World Day Against the Death Penalty
10 October marks the World Day Against the Death Penalty which this year focuses children of parents sentenced to death or executed with the title Children: The Unseen Victims of the Death Penalty. The World Day will draw attention to the impact on children of parental death sentences and executions.
Since 2011 QUNO has worked to better understand these impacts, how these harms can be mitigated and how the rights of this group of children can be upheld. Our 2013 report Lightening the Load explores the harms for children and what steps can be taken to ameliorate them. This year we published an expert legal analysis to examine how the existing international legal framework provides protection for the rights of children who face the loss of their parent in this way.
The Human Rights Council has:
Acknowledge[d] the negative impact of a parent’s death sentence and his or her execution on his or her children, and urge[d] States to provide those children with the protection and assistance they may require; (read full document here)
The Committee on the Rights of the child recommended to States:
Take into consideration the existence of children and their best interests when considering the death penalty and provide psychological and other support necessary to children whose parents have been sentenced to death; (read full document here)

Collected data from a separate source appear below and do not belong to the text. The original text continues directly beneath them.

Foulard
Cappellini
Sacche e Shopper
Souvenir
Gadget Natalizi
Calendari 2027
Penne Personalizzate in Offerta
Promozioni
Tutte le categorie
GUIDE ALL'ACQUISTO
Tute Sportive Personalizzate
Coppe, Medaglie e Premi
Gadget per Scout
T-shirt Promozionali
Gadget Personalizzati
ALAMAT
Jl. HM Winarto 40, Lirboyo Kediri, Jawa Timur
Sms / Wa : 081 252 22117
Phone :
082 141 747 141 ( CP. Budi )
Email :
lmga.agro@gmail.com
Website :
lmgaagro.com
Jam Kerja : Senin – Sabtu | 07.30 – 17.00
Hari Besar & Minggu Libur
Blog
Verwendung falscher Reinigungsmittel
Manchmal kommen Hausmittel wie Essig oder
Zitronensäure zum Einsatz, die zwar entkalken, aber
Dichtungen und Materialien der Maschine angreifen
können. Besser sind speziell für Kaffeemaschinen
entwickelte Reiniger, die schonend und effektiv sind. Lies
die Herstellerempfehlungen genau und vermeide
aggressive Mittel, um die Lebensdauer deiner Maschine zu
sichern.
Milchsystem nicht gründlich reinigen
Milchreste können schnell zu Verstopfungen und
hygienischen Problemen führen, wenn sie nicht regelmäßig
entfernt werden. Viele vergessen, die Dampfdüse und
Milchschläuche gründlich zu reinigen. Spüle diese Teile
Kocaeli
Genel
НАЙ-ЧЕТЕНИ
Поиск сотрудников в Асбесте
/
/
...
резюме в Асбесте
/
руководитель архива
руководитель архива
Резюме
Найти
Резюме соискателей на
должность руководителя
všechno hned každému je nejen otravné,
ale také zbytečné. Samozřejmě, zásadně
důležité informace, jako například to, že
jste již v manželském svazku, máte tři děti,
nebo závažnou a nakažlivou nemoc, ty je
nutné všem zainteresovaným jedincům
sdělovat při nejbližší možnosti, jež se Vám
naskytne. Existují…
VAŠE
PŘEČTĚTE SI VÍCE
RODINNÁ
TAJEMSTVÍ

The Human Rights Committee is clear:
States … should … refrain from executing … parents to very young or dependent children. (read full document here)
To help translate these and other standards into change for children we have produced a set of Briefing Tools for different professions which have duties towards children of parents sentenced to death or executed.
Across the world on World Day Against the Death Penalty people are joining together to say that we see these children, we see the damage the death penalty can do in their lives and we call for an end to the harms they suffer.